This single-centre retrospective study was conducted as part of the university hospital’s quality improvement project SmartDiabetesCare (QiP SDC) at the University Hospital Essen on five non-ICU wards (department of dermatology, neurology, trauma surgery and infectiology). In brief, a structured digital electronic patient file with a focus on dysglycemia specific information was implemented at these five stations. Diagnosis of dysglycemia was visualized to the in-hospital physician by algorithm-based flagging of the patients on the electronic ward overview. Besides, application of continuous glucose monitoring and cloud-based dysglycemia management, the diabetes-team provided dysglycemia specific information to the in-hospital physician in a glance summary (SDC sheet), which could be copied and pasted in total or partially into the discharge letter. A” Push notification” was set into the patient’s electronic health record (EHR) whenever the diabetes-team updated treatment recommendations and the QiP SDC sheet could be checked within the EHR.
Documentation of glycemic status and regarding treatment recommendations in discharge summaries of the patients were retrospectively correlated between patients supplied with QiP SDC and a usual diabetes care (UDC). Information in UDC were obtained from discharge letters of patient hospitalized in the departments of dermatology, neurology and trauma surgery from 01/SEP/2019 until 31/AUG/2020 and the department of infectiology from 01/NOV/2020 until 08/MAR/2021. Patients who passed away during the hospitalization were excluded from the analysis.
To quantify quality of dysglycemia specific information in the discharge letter, a performance score was introduced to evaluate presence as well as correctness of transferred dysglycemia specific content (Table 1). The following situations were distinguished: i) Mentioning of any dysglycemia related diagnosis (for example diabetes mellitus) resp. any dysglycemia related treatment (for example metformin) received 1 point each. ii) Correct and complete mentioning of diagnosis (for example type 2 diabetes mellitus, actual HbA1c 6.6%) resp. treatment recommendation (for example metformin 1000 mg 1-0-1) received an additional point each resulting in a minimum of 0 and a maximum of 4 points. A score of 0 points was interpreted as “very poor”, 1 as “poor”, 2 as “moderate”, 3 as “good” and 4 as “very good” quality of documentation.

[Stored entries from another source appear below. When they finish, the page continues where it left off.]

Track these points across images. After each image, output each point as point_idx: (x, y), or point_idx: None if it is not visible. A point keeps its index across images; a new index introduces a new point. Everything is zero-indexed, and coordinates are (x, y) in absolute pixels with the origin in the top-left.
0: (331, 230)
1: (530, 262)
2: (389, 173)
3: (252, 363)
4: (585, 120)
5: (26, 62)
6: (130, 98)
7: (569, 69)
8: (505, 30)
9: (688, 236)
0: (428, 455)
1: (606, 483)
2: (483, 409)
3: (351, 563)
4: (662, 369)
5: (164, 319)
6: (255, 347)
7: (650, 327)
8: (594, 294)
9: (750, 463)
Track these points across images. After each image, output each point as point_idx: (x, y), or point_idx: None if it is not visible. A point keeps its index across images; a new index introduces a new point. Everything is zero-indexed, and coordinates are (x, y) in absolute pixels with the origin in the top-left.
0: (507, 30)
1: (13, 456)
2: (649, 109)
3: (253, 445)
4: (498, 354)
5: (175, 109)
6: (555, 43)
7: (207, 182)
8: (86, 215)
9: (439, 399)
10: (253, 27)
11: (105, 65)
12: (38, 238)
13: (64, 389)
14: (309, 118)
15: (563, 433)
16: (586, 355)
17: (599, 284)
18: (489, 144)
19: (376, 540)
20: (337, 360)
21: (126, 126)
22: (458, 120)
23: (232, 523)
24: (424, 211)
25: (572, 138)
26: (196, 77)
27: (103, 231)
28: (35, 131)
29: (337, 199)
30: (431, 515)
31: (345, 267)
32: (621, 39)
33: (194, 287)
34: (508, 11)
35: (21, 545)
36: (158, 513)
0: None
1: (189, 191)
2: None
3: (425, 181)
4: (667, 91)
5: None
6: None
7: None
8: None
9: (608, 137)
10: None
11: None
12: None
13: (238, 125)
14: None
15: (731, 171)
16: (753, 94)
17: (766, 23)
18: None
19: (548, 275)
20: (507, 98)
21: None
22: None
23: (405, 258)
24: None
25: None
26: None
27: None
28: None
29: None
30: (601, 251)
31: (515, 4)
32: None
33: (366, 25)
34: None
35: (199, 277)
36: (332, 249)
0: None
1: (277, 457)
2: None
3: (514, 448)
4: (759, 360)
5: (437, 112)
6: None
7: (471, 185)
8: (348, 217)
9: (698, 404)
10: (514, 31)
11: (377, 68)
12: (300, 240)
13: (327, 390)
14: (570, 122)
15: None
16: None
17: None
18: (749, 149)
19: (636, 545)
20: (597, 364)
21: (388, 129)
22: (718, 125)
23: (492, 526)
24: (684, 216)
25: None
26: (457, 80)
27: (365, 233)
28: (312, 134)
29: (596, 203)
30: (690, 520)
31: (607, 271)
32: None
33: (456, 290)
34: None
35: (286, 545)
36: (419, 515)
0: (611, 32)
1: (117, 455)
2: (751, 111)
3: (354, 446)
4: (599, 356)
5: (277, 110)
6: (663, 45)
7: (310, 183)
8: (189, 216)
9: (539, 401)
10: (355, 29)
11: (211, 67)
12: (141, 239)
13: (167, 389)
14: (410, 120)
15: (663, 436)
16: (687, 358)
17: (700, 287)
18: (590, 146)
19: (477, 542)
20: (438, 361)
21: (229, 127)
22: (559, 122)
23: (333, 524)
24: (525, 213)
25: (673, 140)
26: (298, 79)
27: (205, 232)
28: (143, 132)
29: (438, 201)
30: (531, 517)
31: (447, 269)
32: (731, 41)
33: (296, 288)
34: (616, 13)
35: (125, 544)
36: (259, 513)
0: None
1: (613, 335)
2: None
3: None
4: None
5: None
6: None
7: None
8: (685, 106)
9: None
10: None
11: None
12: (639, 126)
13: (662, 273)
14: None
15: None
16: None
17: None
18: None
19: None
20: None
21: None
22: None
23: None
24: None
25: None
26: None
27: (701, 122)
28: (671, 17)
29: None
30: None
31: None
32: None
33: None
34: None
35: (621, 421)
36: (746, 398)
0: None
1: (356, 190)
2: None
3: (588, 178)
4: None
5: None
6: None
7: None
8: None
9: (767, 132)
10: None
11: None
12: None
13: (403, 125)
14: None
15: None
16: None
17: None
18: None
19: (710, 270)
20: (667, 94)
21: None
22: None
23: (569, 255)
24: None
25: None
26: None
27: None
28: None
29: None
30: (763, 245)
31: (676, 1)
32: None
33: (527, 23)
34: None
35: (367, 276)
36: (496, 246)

Table 1 Transition performance scoreScore values were compared between discharge letters of patients during QiP SDC and those of patients receiving UDC.
Description of patientsPatient cohortAll patients admitted to wards participating in QiP SDC for dermatological, neurological, trauma surgery or infectious diseases within the observation period were included into the study. Indication for in-hospital care was made by the respective departments of dermatology, neurology, trauma surgery, infectious diseases and emergency medicine.
Statistical analysisData were analyzed using GraphPad Prism (GraphPad Software Inc., San Diego, CA, USA) and SPSS 27.0 (IBM Corporation, Armonk, NY, USA) software. Results are shown as mean ± standard deviation and range or absolute number and percentage affected. A value of p < 0.05 was considered statistically significant. Documentation of diagnosis of D and PreD and treatment recommendations in discharge summaries were compared using multinominal logistic regression analysis to calculate OR and 95%CI using documented diagnosis respectively diabetes- and prediabetes-specific treatment recommendation vs. no documentation in discharge summaries as dependent variables and QiP SDC vs. UDC as independent variables. The analysis was performed un-adjusted and adjusted for sex, history of dysglycemia, non-insulin antidiabetic treatment, insulin use, intensity of insulin therapy, ward, Hba1c, type of dysglycemia (D vs PreD) and length of stay (LoS). Linearity was tested assessed using the Box-Tidwell procedure [12]. Bonferroni-correction was applied to all ten terms in the model [13]. All variables were found to follow a linear relationship. Correlations between predictor variables were low (r < 0.70), indicating that multicolinearity was not a confounding factor in the analysis. Analysis was performed 1) in the total cohort and 2) in the subcohort of patients with newly detected dysglycemia.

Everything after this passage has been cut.